>>>
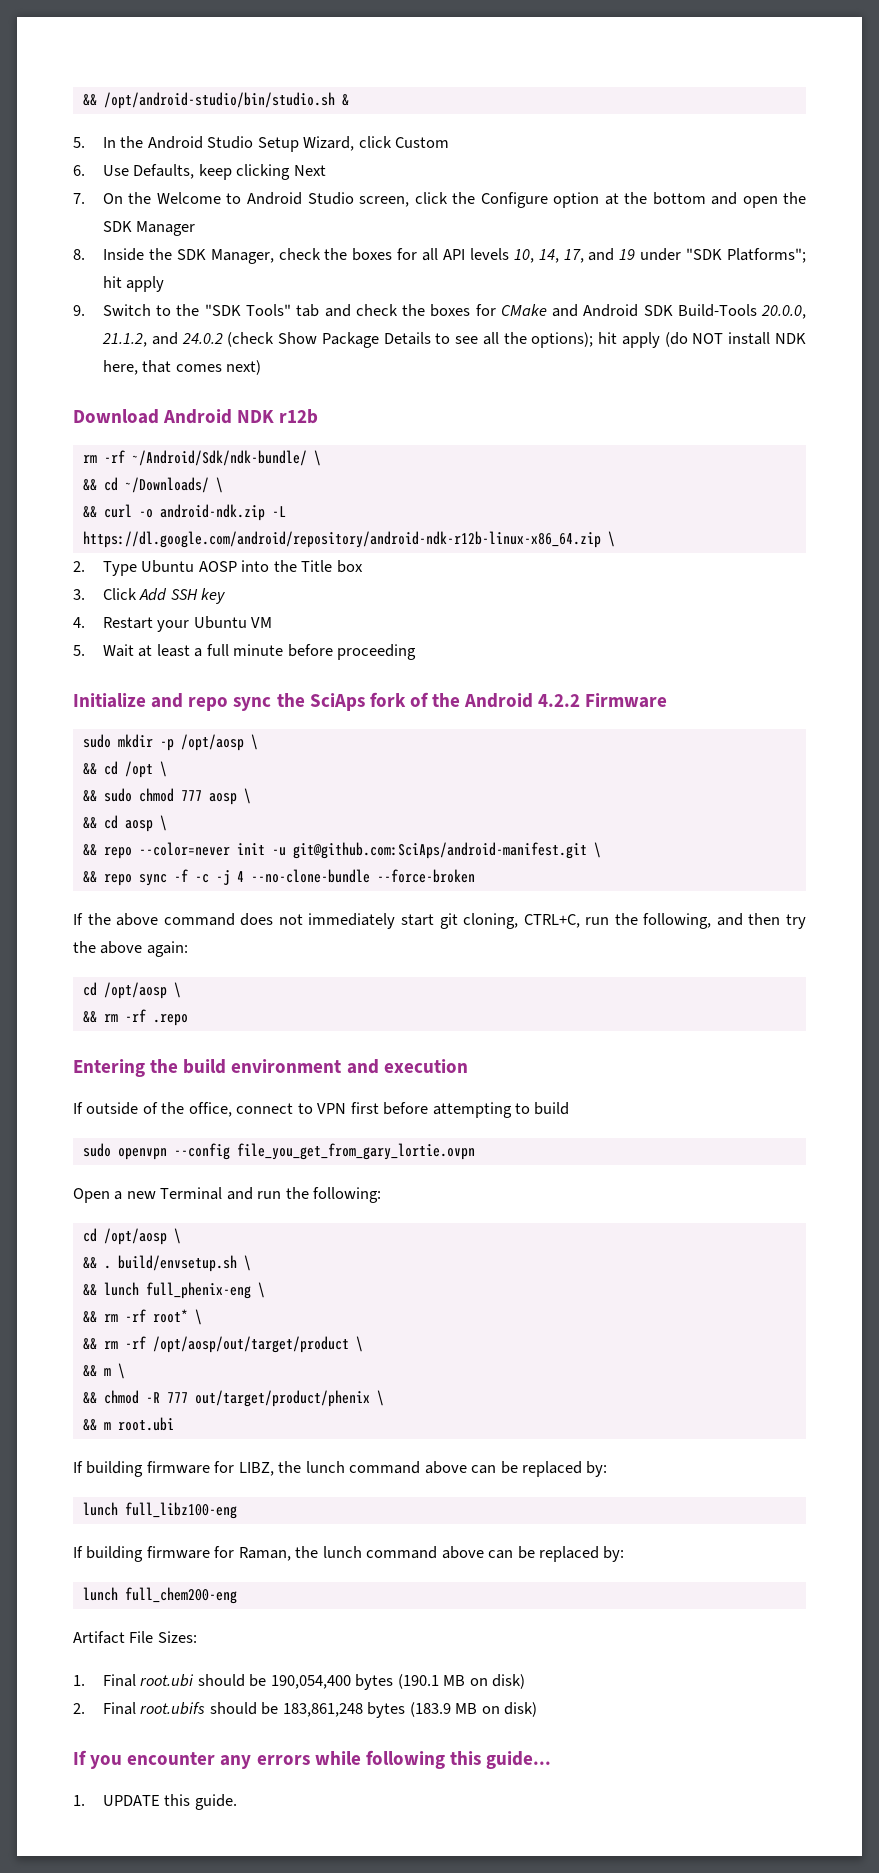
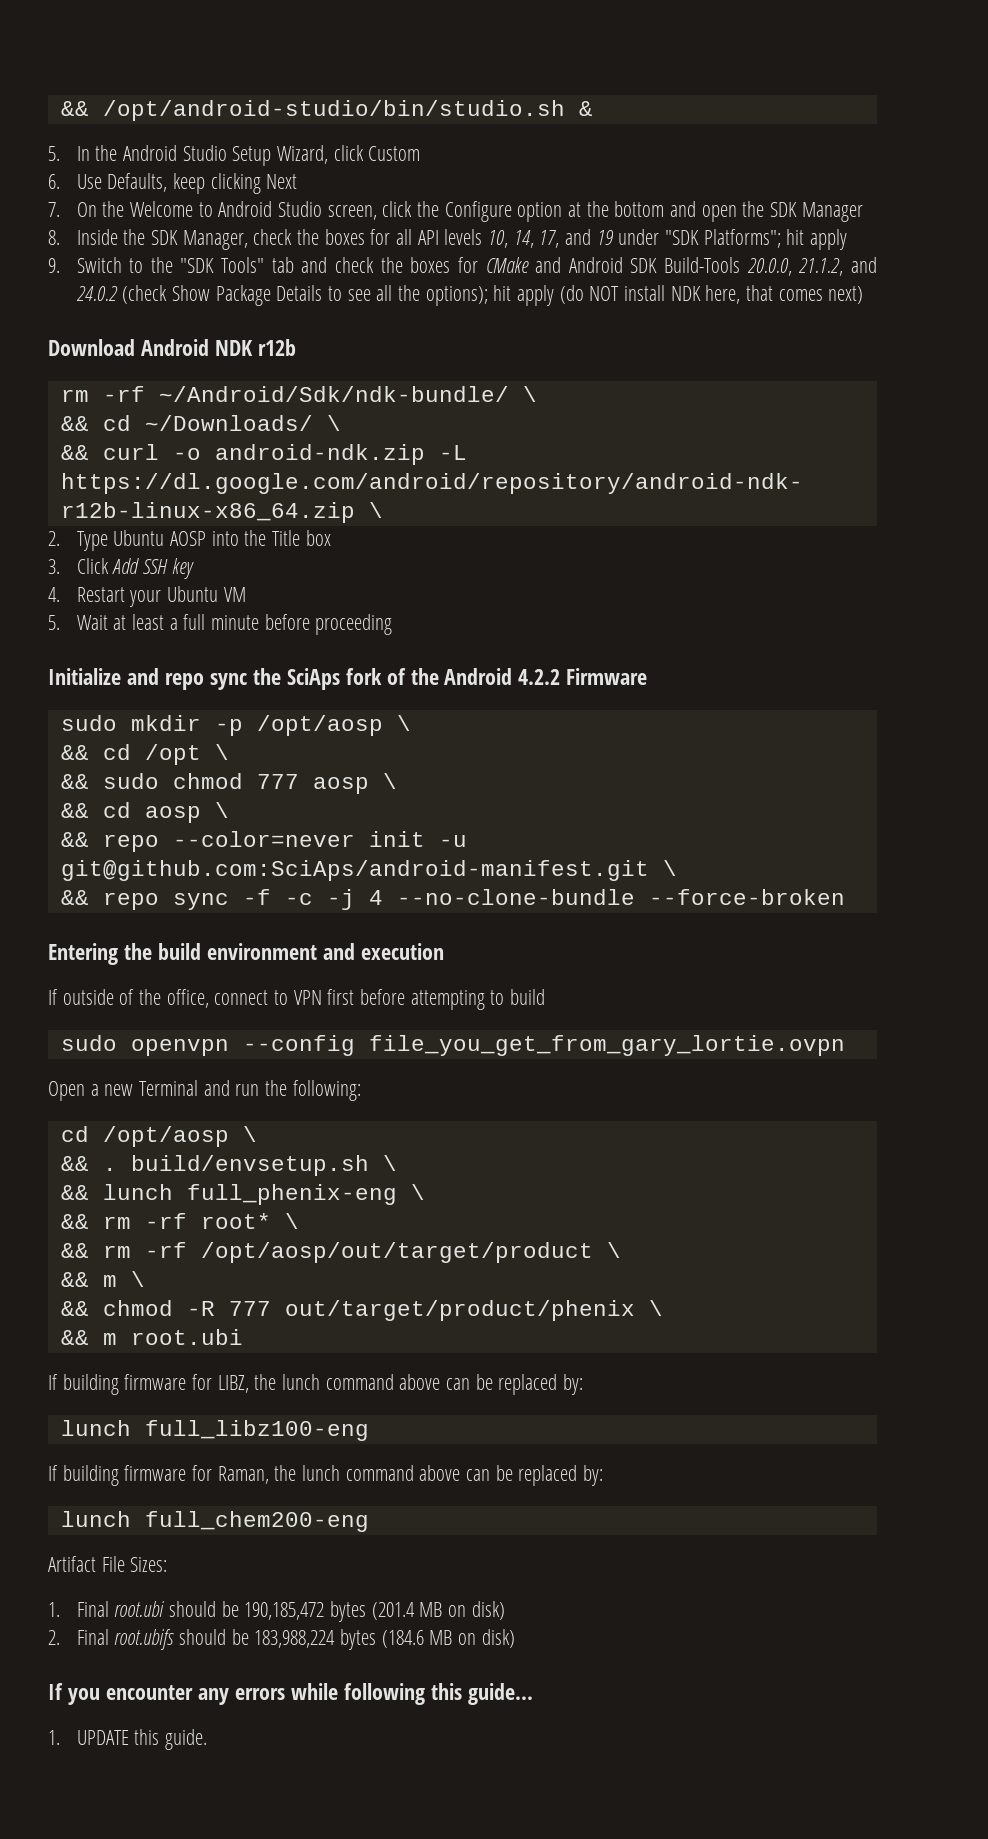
[73,913,806,929] [73,941,188,957] [82,982,181,999] [82,1009,188,1026] // If the above command does not immediately start git cloning, CTRL+C, run the following, and then try the above again: // cd /opt/aosp \ // && rm -rf .repo -> (845, 897) none
[270,1674,439,1690] 190,054,400 bytes (190.1 -> [244,1601,415,1622] 190,185,472 bytes (201.4
[282,1702,451,1718] 183,861,248 bytes (183.9 -> [254,1629,424,1650] 183,988,224 bytes (184.6

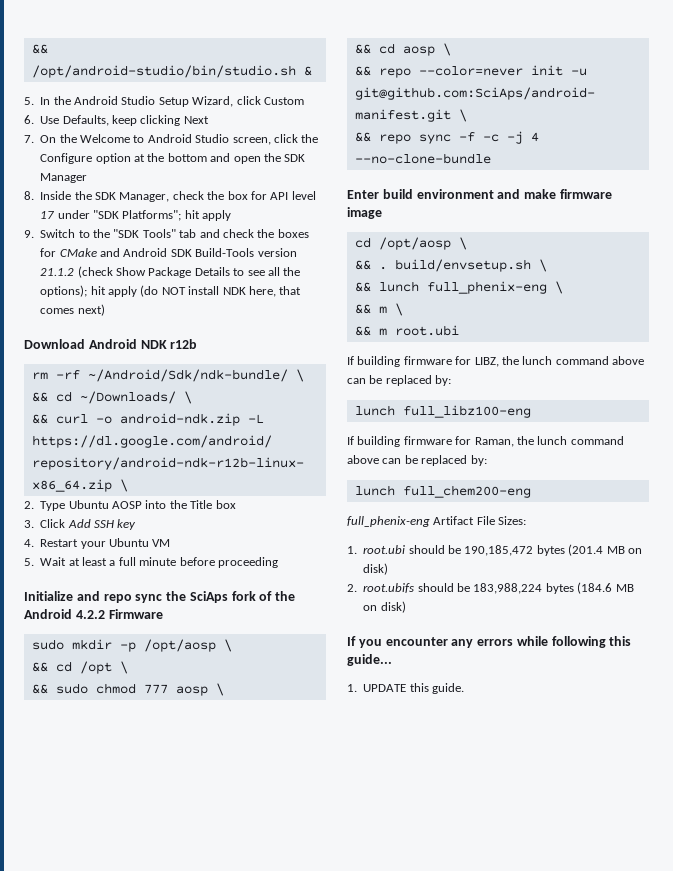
[324,229,614,248] boxes for all API levels 10, 14, 17, and 19 -> [227,191,316,200] [40,211,55,219] box for API level 17
[746,257,878,276] [75,286,118,301] 20.0.0, 21.1.2, and 24.0.2 -> [257,248,297,257] [40,268,75,276] version 21.1.2
[648,889,845,905] [48,943,444,965] [48,989,546,1010] [60,1035,845,1056] [48,1080,361,1101] --force-broken // Entering the build environment and execution // If outside of the office, connect to VPN first before attempting to build // sudo openvpn --config file_you_get_from_gary_lortie.ovpn // Open a new Terminal and run the following: -> [347,189,612,199] [347,207,382,219] // Enter build environment and make firmware image
[102,1213,299,1229] [60,1242,621,1263] [60,1271,145,1287] [60,1300,635,1321] rm -rf root* \ // && rm -rf /opt/aosp/out/target/product \ // && m \ // && chmod -R 777 out/target/product/phenix -> [378,306,387,314] m
(369, 1521) none -> [347,516,430,527] full_phenix-eng
[76,1601,109,1617] Final -> (357, 550) none
[76,1629,109,1645] Final -> (357, 588) none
<<<
The output must match, line for line, the span from the line containing "[282,1702,451,1718] 183,861,248 bytes" through the end of the data, with the pictures removed.

_Response for this exercise_
[282,1702,451,1718] 183,861,248 bytes (183.9 -> [254,1629,424,1650] 183,988,224 bytes (184.6

[324,229,614,248] boxes for all API levels 10, 14, 17, and 19 -> [227,191,316,200] [40,211,55,219] box for API level 17
[746,257,878,276] [75,286,118,301] 20.0.0, 21.1.2, and 24.0.2 -> [257,248,297,257] [40,268,75,276] version 21.1.2
[648,889,845,905] [48,943,444,965] [48,989,546,1010] [60,1035,845,1056] [48,1080,361,1101] --force-broken // Entering the build environment and execution // If outside of the office, connect to VPN first before attempting to build // sudo openvpn --config file_you_get_from_gary_lortie.ovpn // Open a new Terminal and run the following: -> [347,189,612,199] [347,207,382,219] // Enter build environment and make firmware image
[102,1213,299,1229] [60,1242,621,1263] [60,1271,145,1287] [60,1300,635,1321] rm -rf root* \ // && rm -rf /opt/aosp/out/target/product \ // && m \ // && chmod -R 777 out/target/product/phenix -> [378,306,387,314] m
(369, 1521) none -> [347,516,430,527] full_phenix-eng
[76,1601,109,1617] Final -> (357, 550) none
[76,1629,109,1645] Final -> (357, 588) none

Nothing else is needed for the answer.